Lesson Five: You Are Going To Die

April 3rd, 2020 by Dave Leave a reply »


Friday, April 3, 2020 

Click here to listen to Richard Rohr introduce this week’s Daily Meditation theme on “Reality Initiating Us,” addressing our current global crisis as a collective initiation experience which we are all undergoing.

The surprise of surprises is that although everybody who has ever lived in this world has died, for some reason, we think we won’t. —Hindu aphorism 

Jesus did not once tell us to worship him; he only told us to follow him on the  necessary three-day journey that Christians celebrate during Holy Week. And “three days” did not necessarily mean Friday to Sunday. It is a classic initiatory phrase for going the distance or the full cycle. The transformational journey of death and resurrection is the only—and always denied—message. It really is the way we are saved.  

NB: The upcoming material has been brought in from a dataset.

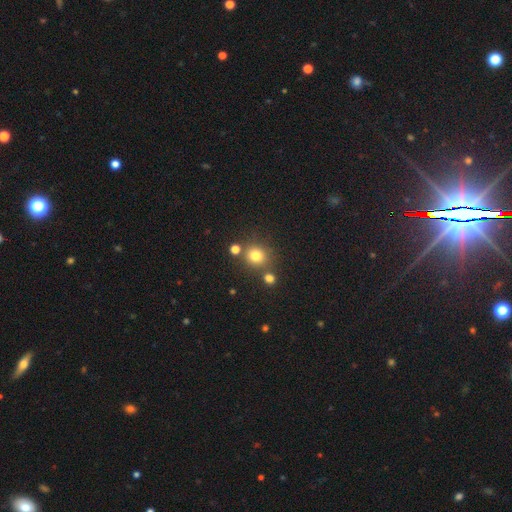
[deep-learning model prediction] smooth-or-featured: smooth: 77% | star or artifact: 15% | featured or disk: 7%
  how-rounded: round: 89% | in between: 10% | cigar-shaped: 1%
  merging: none: 75% | merger: 13% | minor disturbance: 9% | major disturbance: 4%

However, death, in any form, is perceived as the great human enemy. We construct much of our lives to avoid it, delay it, and deny it. It seems that we are not ready to die, until we have truly lived. Ironically, people who touch upon real life are the ones who can also let go of it. It is the people who have not yet begun to live who fear death the most. True insight has not happened to them yet, which leaves them without a center, foundation, or even primal desire. Their core has not been touched and so they have nothing to harken back to or look forward to or anything to trust deeply within. They are afraid. And we must be honest that this is much of humanity.  

In initiation rites, some ritual of death and resurrection was the centerpiece. This is probably why Jesus sought out and submitted to the death and rebirth ritual of John the Baptist at the Jordan River. It is probably why he kept talking to his disciples, three times in Mark’s Gospel, about the necessity of this death journey, and why three times they changed the subject (8:31–10:45). It is undoubtedly why he finally stopped talking about it, and just did it, not ritually but for real.  

The genius of ancestors who practiced initiation ceremonies is that they exposed and revealed the truth about pain in a sacred space, which makes all the difference in the world. Now pain is no longer a scary unknown, an unfortunate mistake, something we must change, but maybe an entranceway! As Eckhart Tolle says, “You do not need to be a Christian to understand the deep universal truth that is contained in symbolic form in the image of the cross.” [1] Before such transformative images, the worst things can become the best things.  

The initiation instinct realized that facing one’s death was the ultimate encounter with the sacred. Walking through one’s fear of the last thing becomes an encounter with the first thing. A person is then free to live, often for the first time outside of their head or their fear. Death encounters seem to be the primary way to build or rebuild a real life. Then life itself, in all its depth and beauty, becomes the unquestionable gift.